Walker responded to a parent seeking more insights on Atkinson’s qualifications and why the board settled on her, “I wish I could believe you wanted to be in support of Dr. Cheryl Atkinson. However, I think not. Thus, I will not forward additional information.”

The intense public focus on Atkinson stems, in part, from the risky belief that DeKalb’s new school chief represents the system’s last hope, that she swoops in as a savior to rescue the schools from lethargy and apathy. (That hope also reflects the despair with which many DeKalb residents view their school board.)

DeKalb would be better off if it accepted that no single person will end the apathy and lethargy in its schools.
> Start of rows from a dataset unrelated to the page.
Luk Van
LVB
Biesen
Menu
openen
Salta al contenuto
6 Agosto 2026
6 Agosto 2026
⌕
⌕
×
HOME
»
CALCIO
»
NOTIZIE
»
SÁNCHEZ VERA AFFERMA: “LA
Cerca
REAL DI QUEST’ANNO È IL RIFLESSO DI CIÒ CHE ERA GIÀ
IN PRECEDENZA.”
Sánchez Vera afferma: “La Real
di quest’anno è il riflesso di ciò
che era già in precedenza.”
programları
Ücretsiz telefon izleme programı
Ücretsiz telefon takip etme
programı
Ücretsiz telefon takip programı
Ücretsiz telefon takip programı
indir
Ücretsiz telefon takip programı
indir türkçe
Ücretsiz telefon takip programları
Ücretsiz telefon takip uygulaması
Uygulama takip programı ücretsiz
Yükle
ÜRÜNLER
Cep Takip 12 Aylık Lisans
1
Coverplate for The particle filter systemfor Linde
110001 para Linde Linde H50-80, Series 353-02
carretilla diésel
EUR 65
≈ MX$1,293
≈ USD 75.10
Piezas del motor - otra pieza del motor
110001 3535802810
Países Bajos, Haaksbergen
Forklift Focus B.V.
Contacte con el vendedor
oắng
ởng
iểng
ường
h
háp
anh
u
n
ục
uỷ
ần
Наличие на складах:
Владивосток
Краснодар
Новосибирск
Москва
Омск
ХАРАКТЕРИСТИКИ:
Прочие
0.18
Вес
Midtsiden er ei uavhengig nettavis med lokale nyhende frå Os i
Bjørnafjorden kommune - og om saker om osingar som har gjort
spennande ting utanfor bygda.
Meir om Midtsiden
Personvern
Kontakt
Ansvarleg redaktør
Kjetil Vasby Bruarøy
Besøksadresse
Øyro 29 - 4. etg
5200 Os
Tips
Rather than measuring her for a superhero cape, Atkinson ought to be assessed on her ability to set a higher tone and expectations, hire and inspire good people and impose and enforce accountability.

Turning around DeKalb County schools will take the collective commitment and effort of every principal, teacher and parent, and it will not happen overnight.

At times, it will take the willingness of DeKalb parents of means and influence — whether on the north or south ends of the county — to recognize that giving their own child an edge is not always as important as giving all children a chance.

The divisions among DeKalb parents reflect income as much as race, said David Schutten, president of the Organization of DeKalb Educators.

“I see the dividing line of I-285 with Columbia, Towers and McNair high schools struggling on one side, and M.L. King, Southwest Dekalb, Arabia Mountain and Miller Grove high schools, which don’t have those same struggles, on the other side,” he said.

What connects most of DeKalb’s middle-income parents, said Schutten, “is they don’t understand how much more exposure their kids have to daily learning in their homes compared to low-income kids and how much these kids need.

“People can come together across differences if they will sit down and listen to each other and not talk at each other.”